Yvelines : un policier traité de 'singe' par ses collègues — l'enquête que l'État voudrait enterrer

Le mot qui tue
Cette insulte ne s'oublie pas. Raciste. Déshumanisante. « Singe » renvoie à des siècles de colonisation, d’esclavage, de zoos humains. Un fonctionnaire de police l’a reçue en pleine figure — pas d’un civil ou d’un suspect, mais de ses collègues. Ceux avec qui il patrouille, ceux qui sont censés former une « famille », un « corps » uni.
Les faits se déroulent dans les Yvelines. Département d’Île-de-France qui compte des communes comme Vernouillet, Trappes, Rambouillet, Mantes-la-Jolie, Poissy, Sartrouville, Montfort-l’Amaury. Des territoires où la police est en première ligne, les tensions vives, et le moindre incident peut enflammer un quartier. Le policier victime — identité non divulguée — a porté plainte. Il a raconté, décrit l’ambiance, les regards, les murmures. Puis l’insulte, franche, nette. « Singe ». Le parquet de Versailles a été saisi. Une enquête ouverte. Cela semble simple, mécanique.
Mais depuis, rien. Ou presque.
Aucun communiqué officiel, aucune suspension, aucune mise à pied conservatoire. La machine judiciaire tourne au ralenti.
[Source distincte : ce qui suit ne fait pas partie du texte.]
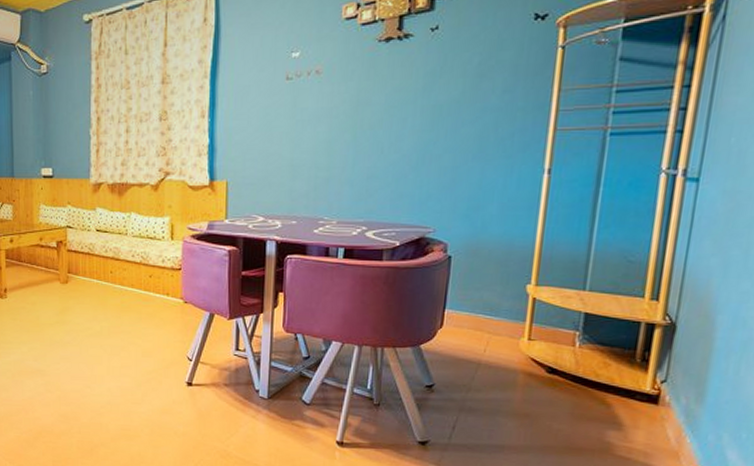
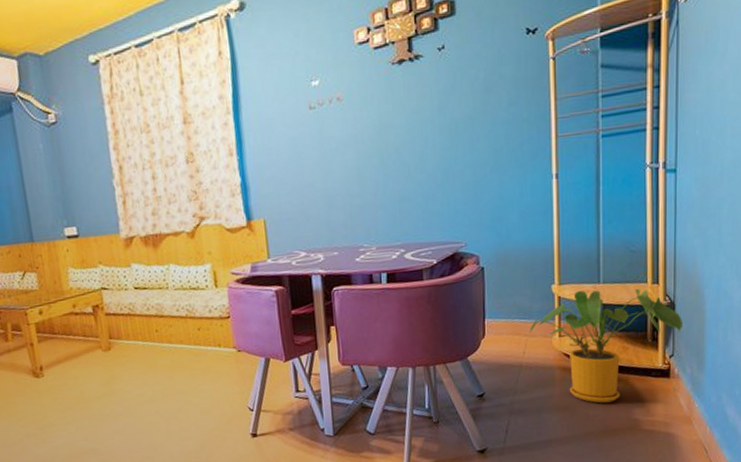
house plant: none [494,295,685,419] -> present [530,288,684,403]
Pendant ce temps, l’agent insulté continue-t-il de servir aux côtés de ceux qui l’ont humilié ? Personne ne le dit, personne ne le confirme. La transparence, dans la police, n’est pas une valeur cardinale.
Dans les rangs, le silence
L’institution police a une longue tradition de silence. On appelle ça « l’omerta ». En interne, les affaires de racisme sont souvent étouffées, minimisées, traitées par des voies disciplinaires discrètes. Les témoins ne parlent pas. Les supérieurs ferment les yeux. Les lanceurs d’alerte sont punis. Ce cas des Yvelines est emblématique — le parquet enquête, mais qui enquête vraiment ? L’IGPN, saisie, peut-être. Ses conclusions restent souvent secrètes, et quand elles deviennent publiques, c’est des mois plus tard, noyées dans des chiffres globaux.
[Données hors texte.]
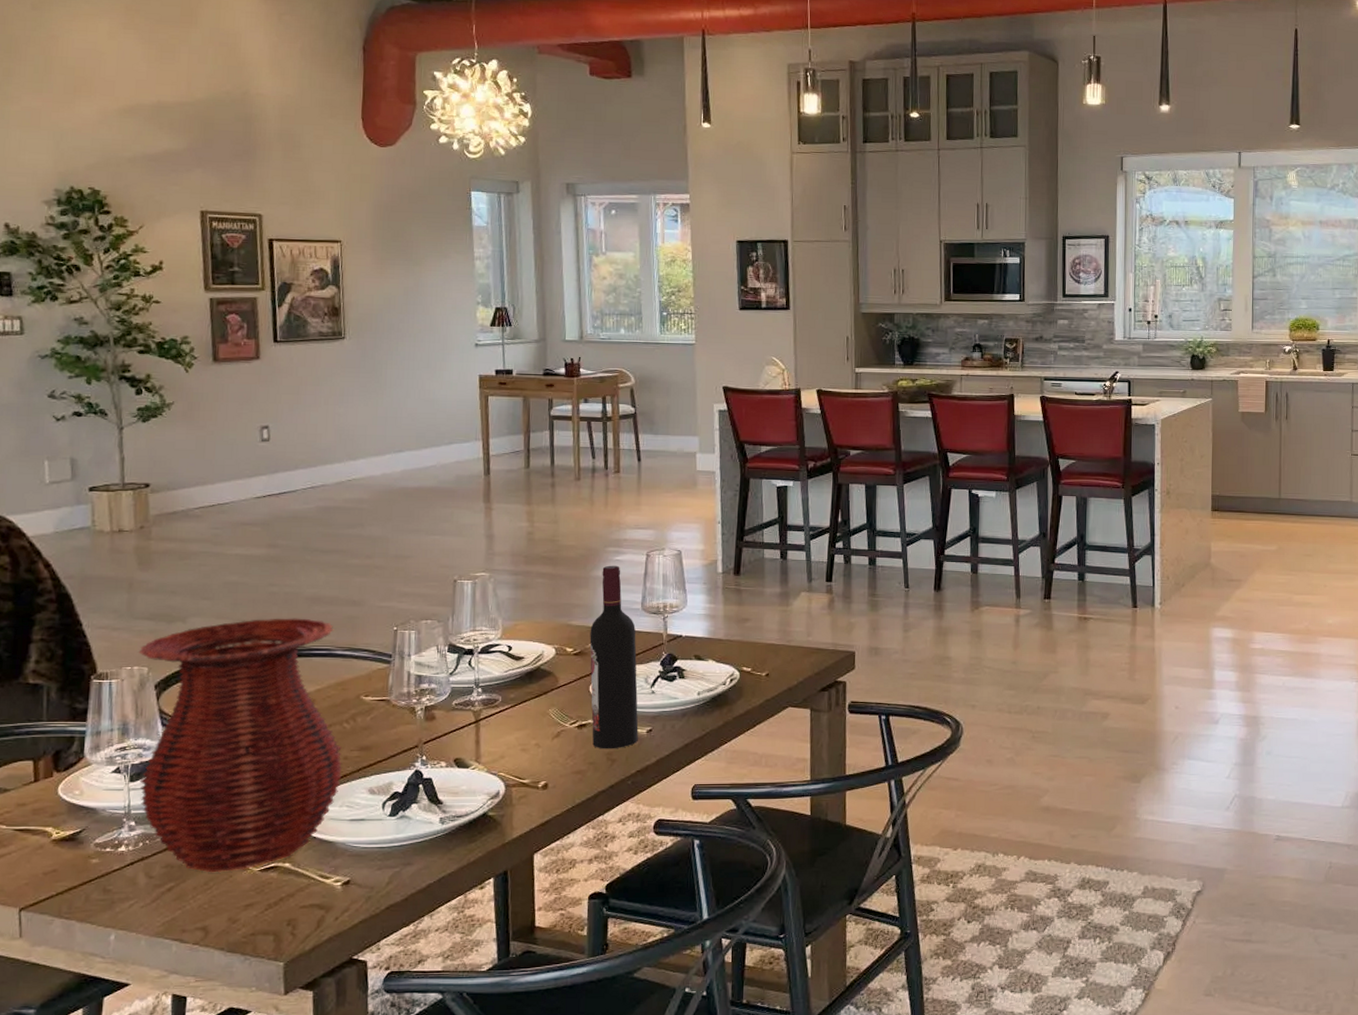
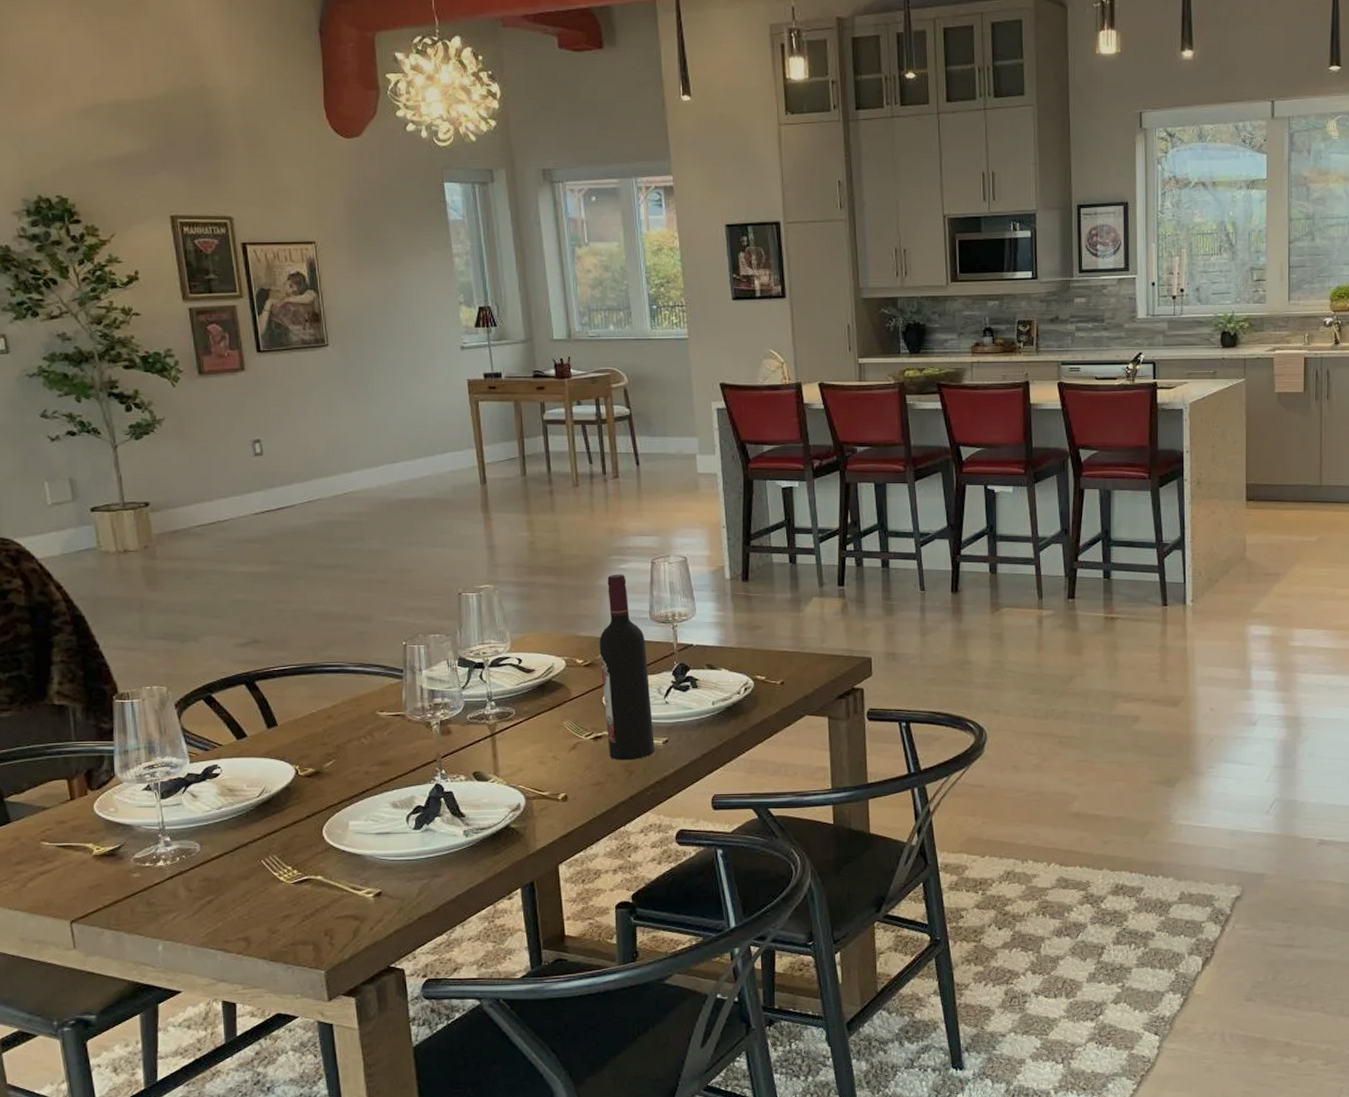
vase: present [138,618,342,873] -> none [156,635,364,886]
Regardons les faits. En 2024, 617 atteintes visant des élus en zone police nationale, contre 739 en 2023 — une baisse de près de 17 %. Mais ces chiffres ne disent rien du racisme ordinaire au sein des forces de l’ordre. Un rapport interne de la direction générale de la police nationale, révélé en partie par la presse, évoque « plusieurs faits sensibles » (source : L’Humanité). Des insultes, des brimades, des humiliations quotidiennes. Le policier victime des Yvelines n’est pas isolé. En 2025, les services de sécurité ont enregistré 10 100 victimes de crimes et délits à caractère raciste (source : ministère de l’Intérieur). Derrière ces chiffres, des visages. Des uniformes, parfois.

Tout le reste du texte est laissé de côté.